Clearly the old ways are dying. Yet there are also signs of hope among the young, and Tobasonakwut hopes to gather sufficient funds to rebuild an abandoned Midewiwin (That is to say, medicine) lodge on one of the islands to serve as a teaching center for native lore.

For the time being, they stop to harvest some of the wiikenh themselves. Tobasonakwut pulls up selected plants by the roots and Louise steers the boat while holding the baby.

The incidents involved in Louise's island-hopping trip are all rather low-key, but the gentle pace of the proceedings seems appropriate to the setting. Anyone who has been spent time on the northern pine-edged lakes will be familiar with their mesmerizing, if not actually stupifying, effect on the mind, and this atmosphere can definitely be felt in the first three sections of the book.

“God is the lake and we are the waves.” Or at any rate, that is what Tobasonakwut's father once told him.

In the last two sections of Books and Islands , Louise describes her visit to the Oberholtzer estate, and here the ancient lore and world-view of the Ojibwe gives way to a form of bibliomania that's more familiar to us. Oberholtzer had a lot of books. He was also deeply interested in the welfare of the region, however. In 1912, at the age of 28, he convinced an elderly Ojibwe man to accompany him on a journey of exploration into the heart of the then-unmapped woods of northern Canada south of Reindeer Lake. They brought along 700 pounds of food, got lost, regained their bearings, starved, hallucinated, arrived at Hudson Bay only to find they'd missed their connection, then battled furiously against the encroaching winter. In the end they survived.

This same man was instrumental in preserving the Boundary Water Canoe Area Wilderness. And somewhere along the way he also accumulated more than eleven thousand books on his island retreat in Rainy Lake.

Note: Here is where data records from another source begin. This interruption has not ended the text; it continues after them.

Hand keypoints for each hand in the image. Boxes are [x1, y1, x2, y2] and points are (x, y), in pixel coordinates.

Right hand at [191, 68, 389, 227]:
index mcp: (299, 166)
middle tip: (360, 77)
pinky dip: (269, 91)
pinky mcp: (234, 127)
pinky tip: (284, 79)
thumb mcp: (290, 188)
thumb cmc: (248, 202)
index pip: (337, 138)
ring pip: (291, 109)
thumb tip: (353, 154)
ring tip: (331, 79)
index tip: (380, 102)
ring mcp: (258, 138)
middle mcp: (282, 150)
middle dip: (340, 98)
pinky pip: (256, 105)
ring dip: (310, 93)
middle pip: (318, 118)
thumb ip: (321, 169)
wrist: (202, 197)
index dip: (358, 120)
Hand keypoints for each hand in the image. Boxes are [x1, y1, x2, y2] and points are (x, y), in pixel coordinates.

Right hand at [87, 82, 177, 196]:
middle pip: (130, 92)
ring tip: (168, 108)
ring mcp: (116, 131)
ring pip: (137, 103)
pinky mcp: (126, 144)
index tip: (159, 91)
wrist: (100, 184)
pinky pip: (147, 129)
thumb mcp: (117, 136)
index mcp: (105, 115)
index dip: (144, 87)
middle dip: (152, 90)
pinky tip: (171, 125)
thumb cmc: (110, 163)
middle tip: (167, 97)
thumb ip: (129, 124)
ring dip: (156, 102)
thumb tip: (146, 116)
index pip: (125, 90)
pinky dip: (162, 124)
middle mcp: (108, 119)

Louise visits the island along with the Lac Court Orielles Language Society, sleeps in the man's house, peruses his books. She offers up a wonderful description of the Ojibwe woman who now manages the place, and is also a very good beaver-skinner.

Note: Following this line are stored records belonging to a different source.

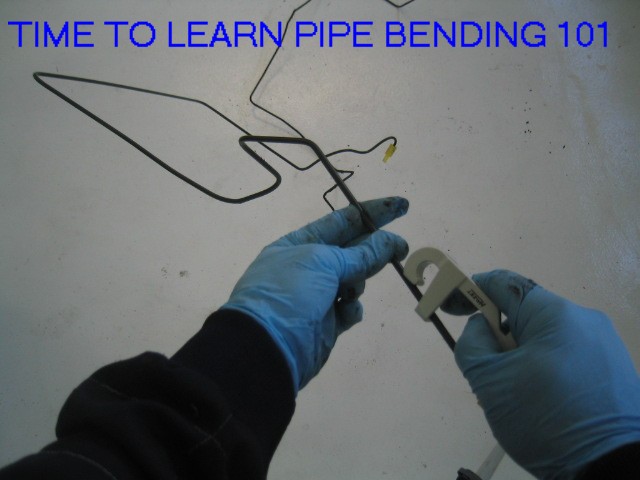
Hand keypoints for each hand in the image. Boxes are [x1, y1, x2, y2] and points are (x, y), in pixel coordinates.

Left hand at [222, 197, 408, 392]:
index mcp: (298, 244)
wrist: (267, 346)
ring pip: (354, 280)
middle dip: (376, 247)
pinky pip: (349, 309)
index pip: (341, 221)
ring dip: (358, 281)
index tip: (402, 206)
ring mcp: (317, 296)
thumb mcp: (322, 263)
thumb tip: (389, 242)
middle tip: (402, 248)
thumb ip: (361, 254)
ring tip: (349, 291)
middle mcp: (307, 267)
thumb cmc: (289, 293)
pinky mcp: (326, 323)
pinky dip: (351, 309)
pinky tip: (344, 313)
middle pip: (351, 250)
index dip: (372, 212)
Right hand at [453, 270, 639, 478]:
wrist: (609, 468)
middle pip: (524, 315)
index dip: (470, 289)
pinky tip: (538, 403)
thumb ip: (472, 343)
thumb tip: (481, 326)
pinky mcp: (611, 371)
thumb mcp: (490, 380)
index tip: (449, 308)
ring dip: (518, 358)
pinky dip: (542, 371)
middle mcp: (583, 320)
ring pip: (543, 340)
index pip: (504, 283)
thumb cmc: (543, 416)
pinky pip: (564, 358)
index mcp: (555, 314)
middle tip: (485, 371)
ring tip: (513, 396)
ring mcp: (602, 346)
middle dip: (497, 337)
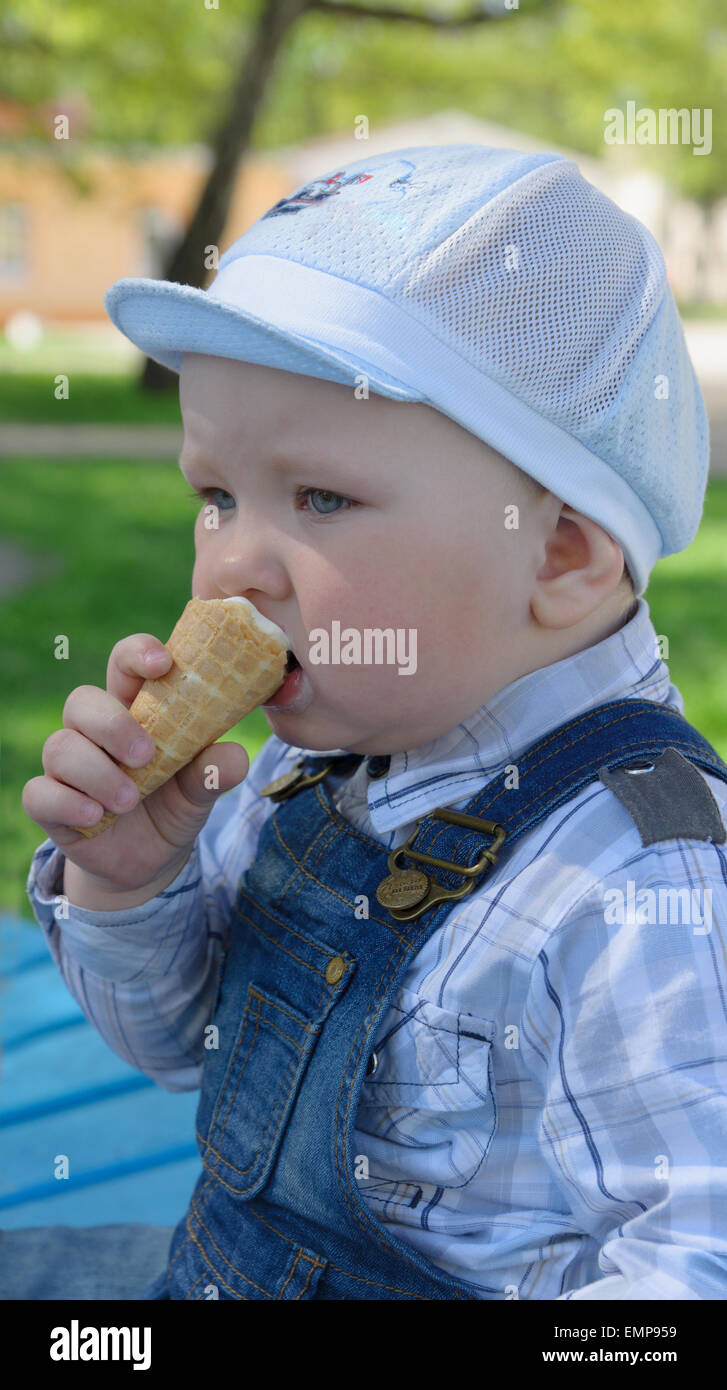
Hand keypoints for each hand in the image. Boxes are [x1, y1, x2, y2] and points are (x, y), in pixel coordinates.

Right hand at [22, 633, 249, 899]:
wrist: (151, 861)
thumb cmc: (174, 803)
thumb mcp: (201, 789)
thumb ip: (213, 771)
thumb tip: (235, 757)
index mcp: (134, 709)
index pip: (124, 664)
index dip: (137, 654)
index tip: (163, 664)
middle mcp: (94, 731)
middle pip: (83, 701)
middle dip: (113, 724)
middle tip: (147, 757)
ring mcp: (68, 766)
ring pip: (60, 747)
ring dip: (97, 773)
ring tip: (130, 801)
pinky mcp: (50, 803)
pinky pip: (39, 793)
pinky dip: (67, 803)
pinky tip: (96, 817)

Finally, back home in Minneapolis, Louise asks herself the same question. Why books? But the answer has already been provided by the recount of her travels. Why books? To experience. And to preserve. And to remember. Her own book takes us a certain way toward experiencing the Ojibwe life for ourselves, real and modern enough, and the Ojibwe's reluctance to lose touch with the wisdom, both practical and spiritual, that have allowed them to survive in that harsh and beautiful border region for centuries.